> _SUPPLIED MATERIAL_:

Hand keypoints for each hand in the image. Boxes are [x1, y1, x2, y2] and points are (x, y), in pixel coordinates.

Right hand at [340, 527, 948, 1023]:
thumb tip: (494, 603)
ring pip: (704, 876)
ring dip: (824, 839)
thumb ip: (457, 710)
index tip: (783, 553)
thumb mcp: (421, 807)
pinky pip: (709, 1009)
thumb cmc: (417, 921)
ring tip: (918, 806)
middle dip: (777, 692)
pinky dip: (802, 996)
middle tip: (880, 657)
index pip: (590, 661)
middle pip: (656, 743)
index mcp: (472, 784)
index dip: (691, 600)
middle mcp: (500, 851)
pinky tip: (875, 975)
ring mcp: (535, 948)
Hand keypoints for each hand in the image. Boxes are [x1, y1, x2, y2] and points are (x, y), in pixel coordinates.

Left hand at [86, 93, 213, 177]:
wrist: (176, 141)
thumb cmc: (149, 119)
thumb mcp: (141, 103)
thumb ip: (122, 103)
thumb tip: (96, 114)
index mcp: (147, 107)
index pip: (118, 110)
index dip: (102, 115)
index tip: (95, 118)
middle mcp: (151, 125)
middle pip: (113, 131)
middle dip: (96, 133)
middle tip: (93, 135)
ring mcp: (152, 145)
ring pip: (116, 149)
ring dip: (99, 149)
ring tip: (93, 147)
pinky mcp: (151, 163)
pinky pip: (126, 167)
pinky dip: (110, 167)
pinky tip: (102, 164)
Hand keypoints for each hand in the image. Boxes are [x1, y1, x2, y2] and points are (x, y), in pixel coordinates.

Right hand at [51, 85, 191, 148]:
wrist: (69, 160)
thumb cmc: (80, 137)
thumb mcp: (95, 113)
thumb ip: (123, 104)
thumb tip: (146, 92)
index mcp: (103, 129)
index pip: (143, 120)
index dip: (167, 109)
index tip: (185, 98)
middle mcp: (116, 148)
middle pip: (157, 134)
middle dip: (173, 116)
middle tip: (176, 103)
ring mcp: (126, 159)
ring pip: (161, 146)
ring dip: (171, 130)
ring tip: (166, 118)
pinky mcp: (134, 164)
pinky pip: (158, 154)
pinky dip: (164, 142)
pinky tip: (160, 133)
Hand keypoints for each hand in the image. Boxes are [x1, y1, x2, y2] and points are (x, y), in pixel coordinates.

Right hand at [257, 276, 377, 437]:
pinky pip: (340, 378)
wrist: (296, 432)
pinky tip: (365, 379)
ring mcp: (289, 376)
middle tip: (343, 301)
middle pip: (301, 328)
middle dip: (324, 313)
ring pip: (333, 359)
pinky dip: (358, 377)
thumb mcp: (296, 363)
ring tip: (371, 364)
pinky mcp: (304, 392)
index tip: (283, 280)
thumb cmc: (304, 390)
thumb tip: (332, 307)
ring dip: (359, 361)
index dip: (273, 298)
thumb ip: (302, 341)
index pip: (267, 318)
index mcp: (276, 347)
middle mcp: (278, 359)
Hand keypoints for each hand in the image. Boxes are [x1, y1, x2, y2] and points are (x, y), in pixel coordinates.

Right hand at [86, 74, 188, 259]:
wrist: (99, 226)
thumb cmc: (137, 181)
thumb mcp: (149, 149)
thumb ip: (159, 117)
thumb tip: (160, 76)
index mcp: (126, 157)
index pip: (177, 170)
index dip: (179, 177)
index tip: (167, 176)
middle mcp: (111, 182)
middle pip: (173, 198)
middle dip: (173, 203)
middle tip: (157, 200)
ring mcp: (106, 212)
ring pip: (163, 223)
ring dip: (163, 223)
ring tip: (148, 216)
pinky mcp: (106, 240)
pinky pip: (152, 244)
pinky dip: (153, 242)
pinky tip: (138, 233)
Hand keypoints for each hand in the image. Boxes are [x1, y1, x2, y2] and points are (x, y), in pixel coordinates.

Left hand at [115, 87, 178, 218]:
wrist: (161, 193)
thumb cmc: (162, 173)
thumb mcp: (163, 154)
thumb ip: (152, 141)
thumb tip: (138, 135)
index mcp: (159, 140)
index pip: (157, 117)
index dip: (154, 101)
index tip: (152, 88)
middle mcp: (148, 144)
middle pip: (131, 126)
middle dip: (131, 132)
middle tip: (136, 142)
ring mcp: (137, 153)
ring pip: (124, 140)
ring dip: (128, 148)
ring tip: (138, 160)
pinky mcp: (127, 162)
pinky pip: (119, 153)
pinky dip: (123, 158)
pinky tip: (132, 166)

> _TASK OBJECTIVE_: Here the job is to restate all of the data word for word.

> _WRITTEN RESPONSE_:
Hand keypoints for each hand in the image. Boxes are [x1, y1, x2, y2] and points are (x, y), in pixel coordinates.

Right hand at [340, 527, 948, 1023]:
thumb tip: (494, 603)
ring pip: (704, 876)
ring dip: (824, 839)
thumb ip: (457, 710)
index tip: (783, 553)
thumb mcp: (421, 807)
pinky pip: (709, 1009)
thumb cmc: (417, 921)
ring tip: (918, 806)
middle dip: (777, 692)
pinky dip: (802, 996)
middle tip: (880, 657)
index pip: (590, 661)
middle pip: (656, 743)
index mcp: (472, 784)
index dip: (691, 600)
middle mcp: (500, 851)
pinky tip: (875, 975)
ring mcp: (535, 948)
Hand keypoints for each hand in the image. Boxes are [x1, y1, x2, y2] and points are (x, y), in pixel coordinates.

Left hand at [86, 93, 213, 177]:
wrist: (176, 141)
thumb cmc: (149, 119)
thumb mcp: (141, 103)
thumb ip: (122, 103)
thumb tip: (96, 114)
index mcp: (147, 107)
index pip: (118, 110)
index dip: (102, 115)
index tip: (95, 118)
middle mcp: (151, 125)
middle pip: (113, 131)
middle dip: (96, 133)
middle tip: (93, 135)
ring mcp: (152, 145)
ring pip: (116, 149)
ring dip: (99, 149)
ring tip: (93, 147)
pinky mcp: (151, 163)
pinky pip: (126, 167)
pinky dip: (110, 167)
pinky tip: (102, 164)
Hand keypoints for each hand in the image. Boxes are [x1, y1, x2, y2] and points are (x, y), in pixel coordinates.

Right hand at [51, 85, 191, 148]:
wrist: (69, 160)
thumb cmc: (80, 137)
thumb mcp: (95, 113)
thumb ip: (123, 104)
thumb tip: (146, 92)
index mcp: (103, 129)
index pip: (143, 120)
index dip: (167, 109)
index tip: (185, 98)
middle mcp: (116, 148)
middle pip: (157, 134)
middle dip: (173, 116)
middle tip: (176, 103)
ring mcp: (126, 159)
ring pip: (161, 146)
ring dip: (171, 130)
ring tip: (166, 118)
pinky mcp: (134, 164)
pinky pip: (158, 154)
pinky dip: (164, 142)
pinky tip: (160, 133)
Hand keypoints for each hand in the image. Boxes are [x1, y1, x2, y2] and points are (x, y), in pixel coordinates.

Right hand at [257, 276, 377, 437]:
pinky pip: (340, 378)
wrist: (296, 432)
pinky tip: (365, 379)
ring mcp: (289, 376)
middle tip: (343, 301)
middle pip: (301, 328)
middle dip: (324, 313)
ring pip: (333, 359)
pinky dip: (358, 377)
thumb mcp: (296, 363)
ring tip: (371, 364)
pinky mcp: (304, 392)
index tip: (283, 280)
thumb cmc: (304, 390)
thumb tip: (332, 307)
ring dip: (359, 361)
index dip: (273, 298)
thumb ip: (302, 341)
index pip: (267, 318)
index mcp: (276, 347)
middle mcp: (278, 359)
Hand keypoints for each hand in the image. Boxes are [x1, y1, x2, y2] and points are (x, y), in pixel coordinates.

Right hand at [86, 74, 188, 259]:
wrist: (99, 226)
thumb cmc: (137, 181)
thumb mcp: (149, 149)
thumb ip: (159, 117)
thumb tip: (160, 76)
index mcp: (126, 157)
index pip: (177, 170)
index dip: (179, 177)
index tip: (167, 176)
middle mcp: (111, 182)
middle pip: (173, 198)
middle dip: (173, 203)
middle tip: (157, 200)
ring mcp: (106, 212)
ring pip: (163, 223)
ring dip: (163, 223)
ring tip: (148, 216)
pinky mcp: (106, 240)
pinky pip: (152, 244)
pinky dip: (153, 242)
pinky tip: (138, 233)
Hand keypoints for each hand in the image. Boxes are [x1, y1, x2, y2] and points are (x, y), in pixel coordinates.

Left hand at [115, 87, 178, 218]:
wrist: (161, 193)
thumb cmc: (162, 173)
thumb mcp: (163, 154)
thumb ip: (152, 141)
thumb tip: (138, 135)
index mcp: (159, 140)
index pip: (157, 117)
index dip: (154, 101)
index tip: (152, 88)
middle mcp: (148, 144)
middle pip: (131, 126)
middle dip: (131, 132)
middle tip: (136, 142)
ring mcp: (137, 153)
ring pip: (124, 140)
ring dip: (128, 148)
ring tip: (138, 160)
pinky mcp: (127, 162)
pinky pip: (119, 153)
pinky dip: (123, 158)
pinky tip: (132, 166)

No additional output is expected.